Dataset records
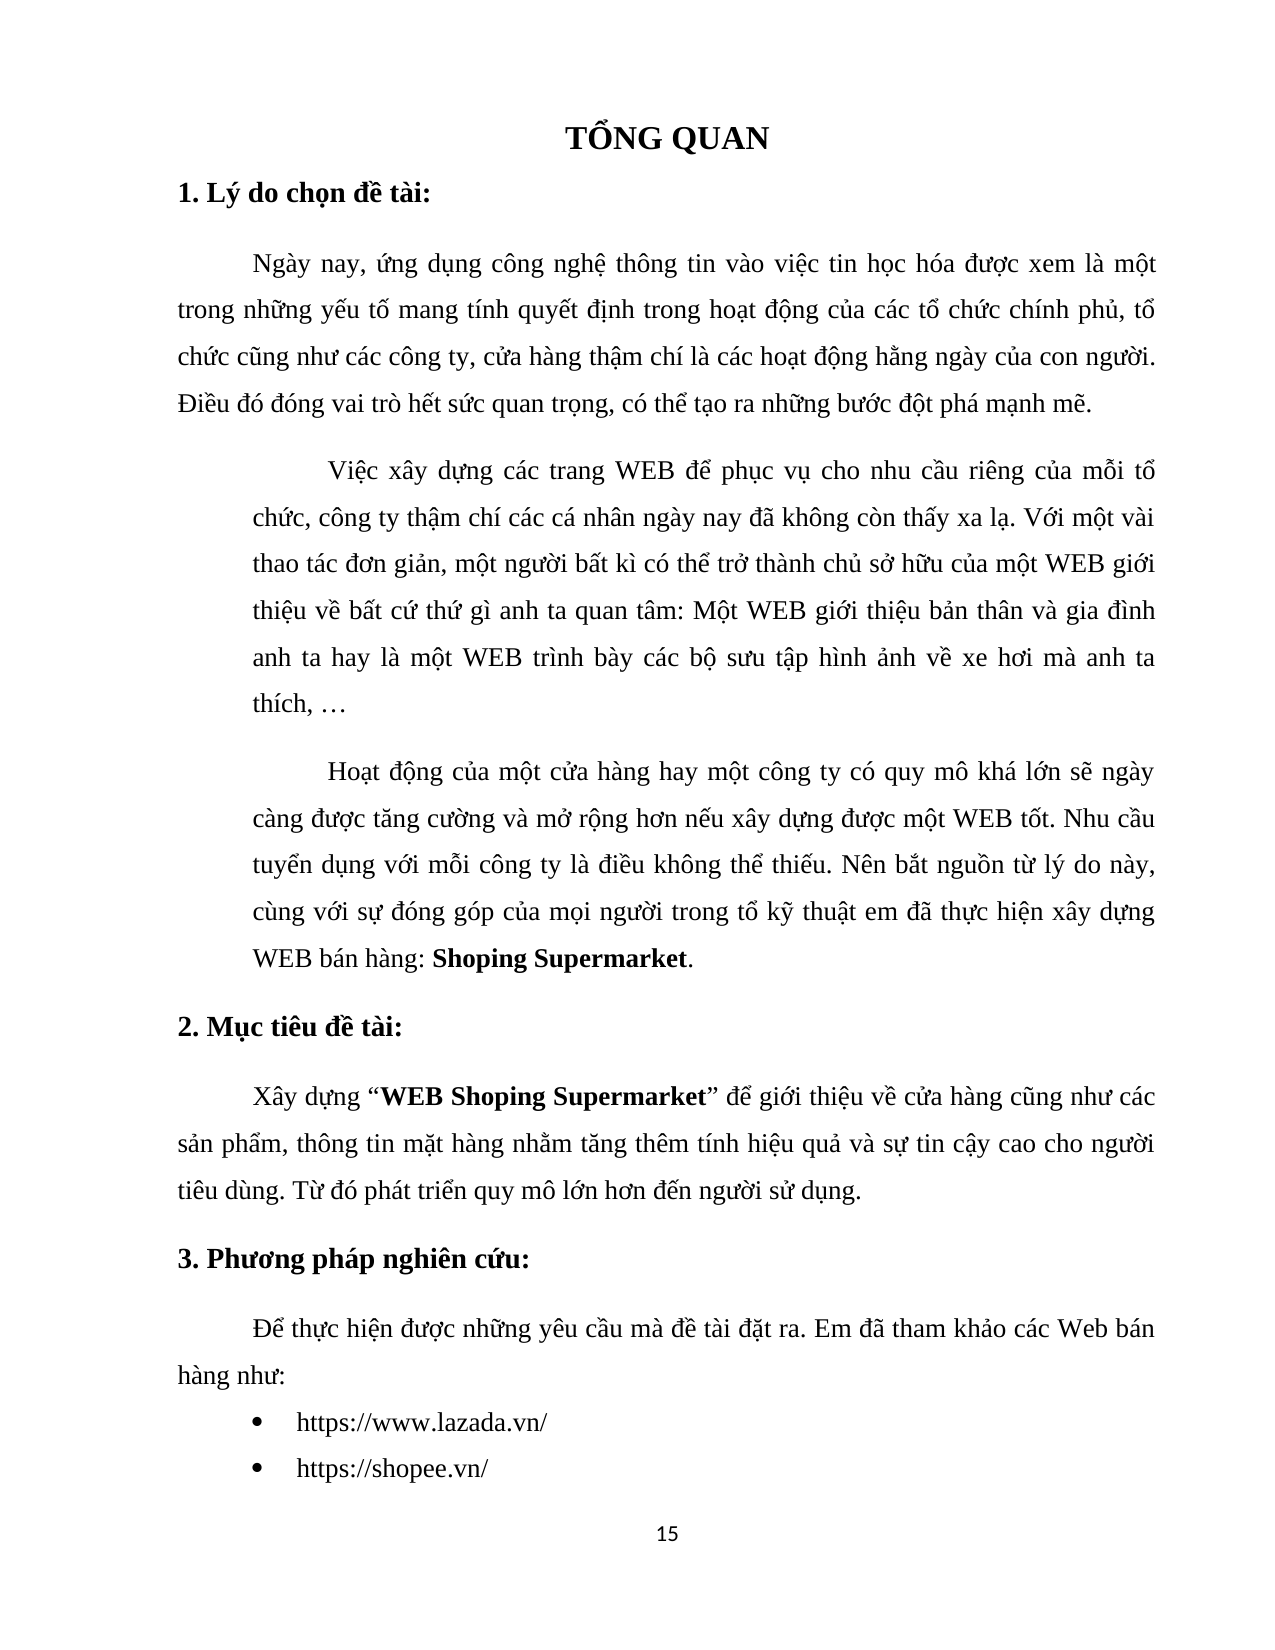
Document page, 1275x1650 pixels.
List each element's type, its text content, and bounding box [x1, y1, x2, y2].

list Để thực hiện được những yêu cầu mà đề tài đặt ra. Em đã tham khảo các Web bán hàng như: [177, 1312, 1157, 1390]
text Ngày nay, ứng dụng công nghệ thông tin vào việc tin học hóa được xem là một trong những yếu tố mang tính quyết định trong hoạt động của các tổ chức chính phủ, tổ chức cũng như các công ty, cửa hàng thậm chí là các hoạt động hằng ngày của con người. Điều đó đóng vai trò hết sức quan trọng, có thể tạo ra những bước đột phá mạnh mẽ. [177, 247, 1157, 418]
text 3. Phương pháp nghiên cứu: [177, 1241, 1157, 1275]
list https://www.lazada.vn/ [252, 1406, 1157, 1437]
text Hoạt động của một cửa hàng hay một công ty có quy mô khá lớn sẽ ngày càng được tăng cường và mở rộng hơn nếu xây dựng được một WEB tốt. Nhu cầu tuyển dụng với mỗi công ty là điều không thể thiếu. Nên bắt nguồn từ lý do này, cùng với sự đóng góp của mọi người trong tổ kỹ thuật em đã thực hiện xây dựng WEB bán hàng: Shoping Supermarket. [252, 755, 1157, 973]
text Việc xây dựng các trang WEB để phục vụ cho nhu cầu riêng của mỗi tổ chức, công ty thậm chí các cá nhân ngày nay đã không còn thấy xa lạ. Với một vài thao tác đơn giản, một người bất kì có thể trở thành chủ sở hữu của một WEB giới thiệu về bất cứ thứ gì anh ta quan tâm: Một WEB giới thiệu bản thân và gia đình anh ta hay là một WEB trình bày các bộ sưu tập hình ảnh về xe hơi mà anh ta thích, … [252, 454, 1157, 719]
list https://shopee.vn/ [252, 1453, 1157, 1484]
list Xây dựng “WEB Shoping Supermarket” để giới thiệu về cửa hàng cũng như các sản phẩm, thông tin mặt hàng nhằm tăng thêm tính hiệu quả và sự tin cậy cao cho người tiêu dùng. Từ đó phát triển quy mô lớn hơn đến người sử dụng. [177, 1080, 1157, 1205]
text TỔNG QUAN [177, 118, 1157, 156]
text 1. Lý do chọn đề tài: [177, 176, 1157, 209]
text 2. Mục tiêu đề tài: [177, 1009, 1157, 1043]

...

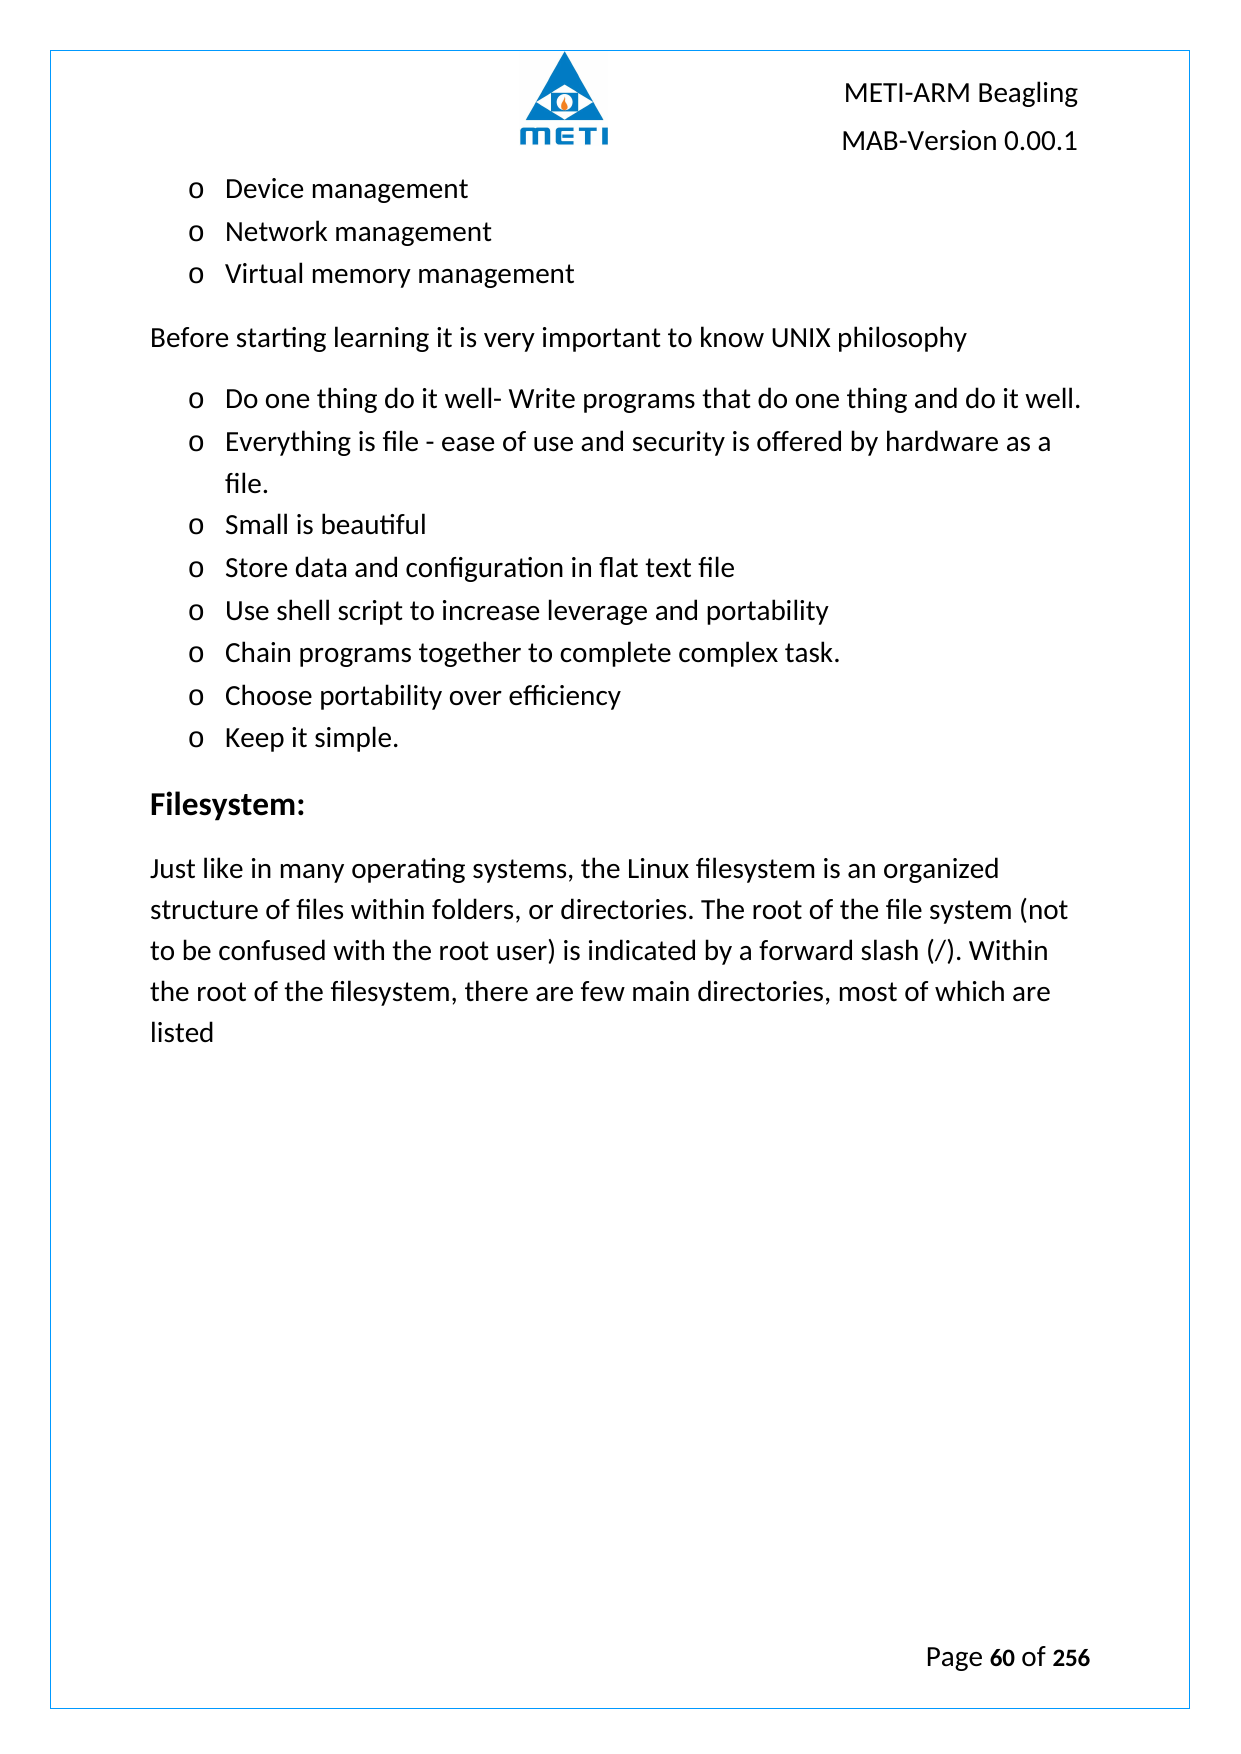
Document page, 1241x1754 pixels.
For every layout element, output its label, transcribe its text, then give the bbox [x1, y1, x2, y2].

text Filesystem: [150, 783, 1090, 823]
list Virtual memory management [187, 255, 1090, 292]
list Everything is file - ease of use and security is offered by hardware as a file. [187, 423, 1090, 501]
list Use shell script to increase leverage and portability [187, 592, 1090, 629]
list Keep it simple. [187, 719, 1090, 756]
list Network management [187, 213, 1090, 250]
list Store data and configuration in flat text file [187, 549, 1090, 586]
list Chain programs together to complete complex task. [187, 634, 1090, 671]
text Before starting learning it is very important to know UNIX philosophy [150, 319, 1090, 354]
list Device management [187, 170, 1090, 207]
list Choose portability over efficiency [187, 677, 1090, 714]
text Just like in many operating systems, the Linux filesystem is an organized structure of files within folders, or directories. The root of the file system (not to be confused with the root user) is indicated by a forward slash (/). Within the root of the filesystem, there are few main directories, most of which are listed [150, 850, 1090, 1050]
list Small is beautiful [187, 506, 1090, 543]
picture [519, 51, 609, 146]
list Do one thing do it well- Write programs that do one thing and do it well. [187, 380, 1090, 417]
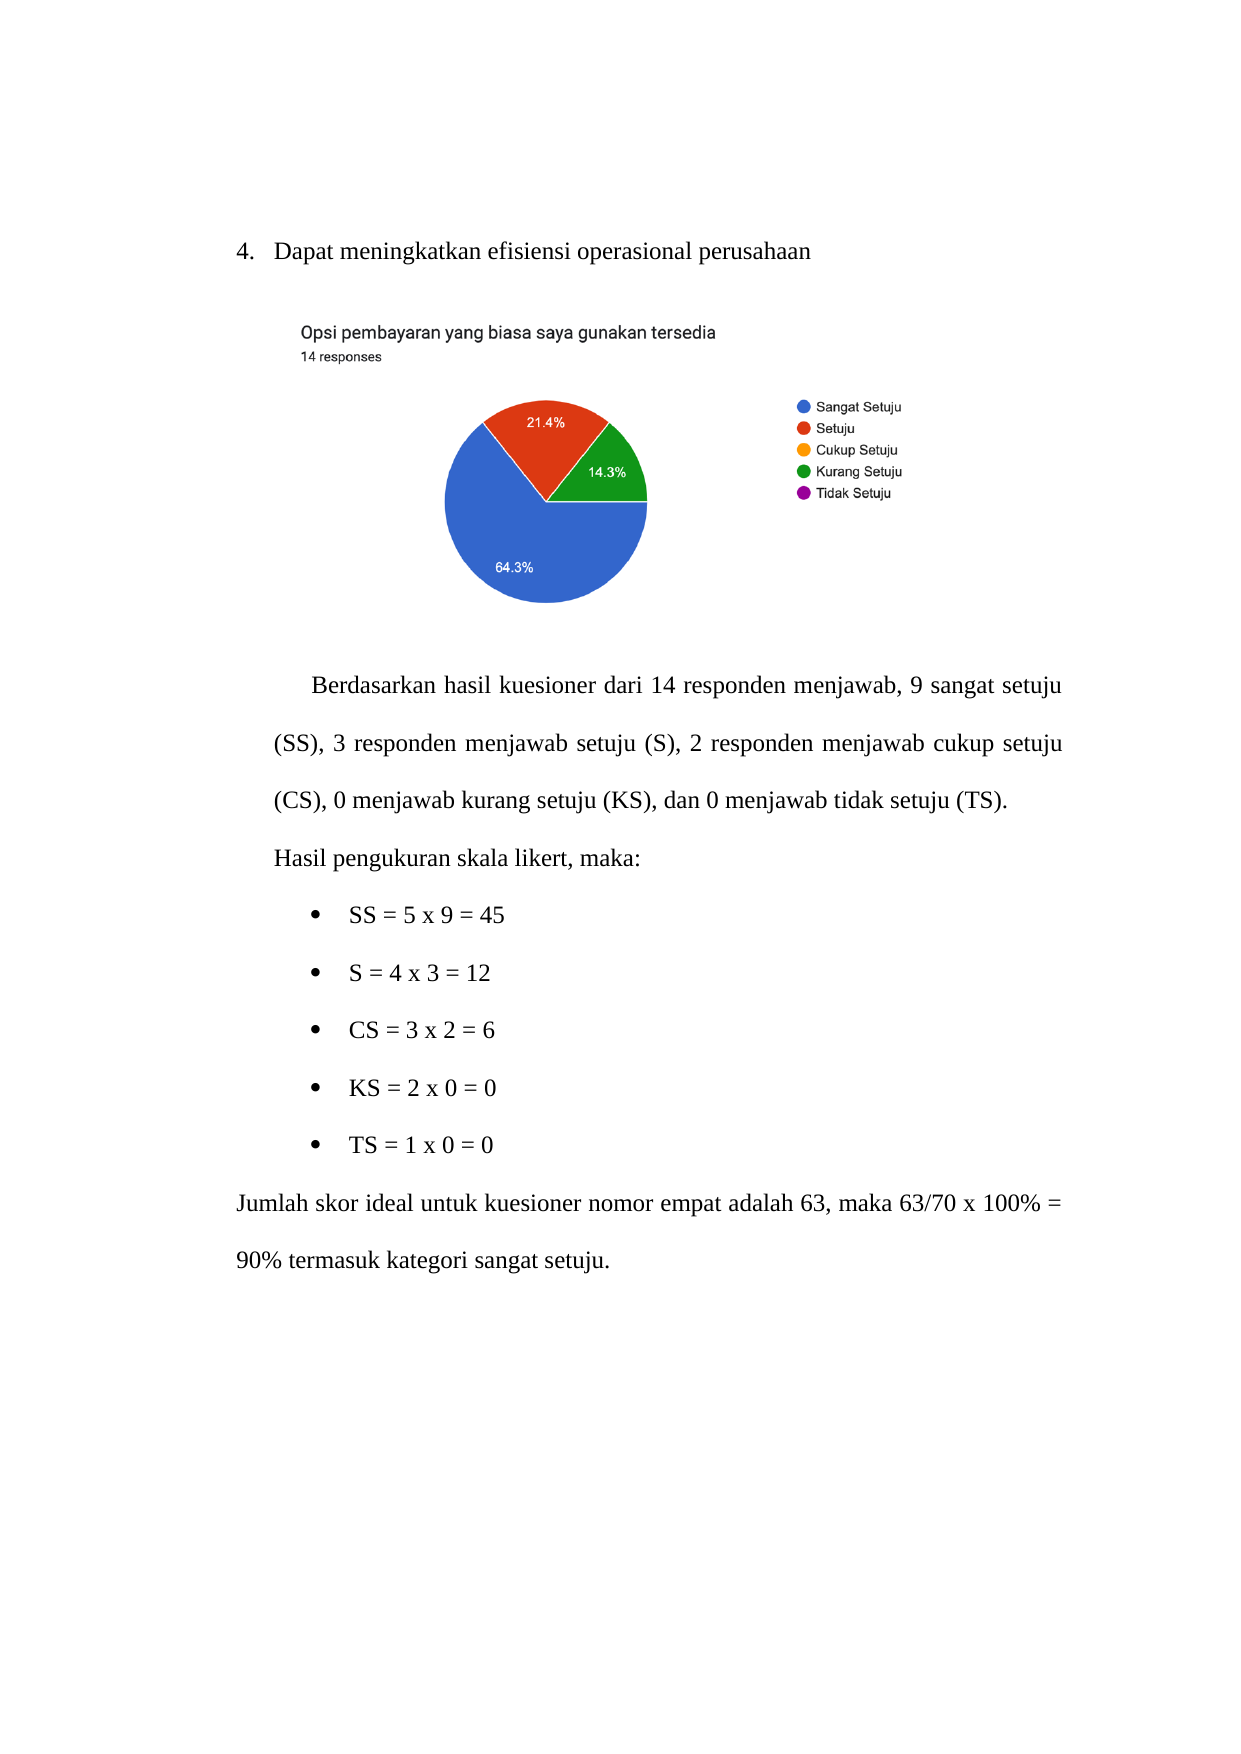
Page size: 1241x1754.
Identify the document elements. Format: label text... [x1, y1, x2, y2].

Job
Whenever the word "pixels" shows up in a line of the entries above, copy that line.

Answer section
Document page, 1275x1650 pixels.
Document page, 1241x1754 pixels.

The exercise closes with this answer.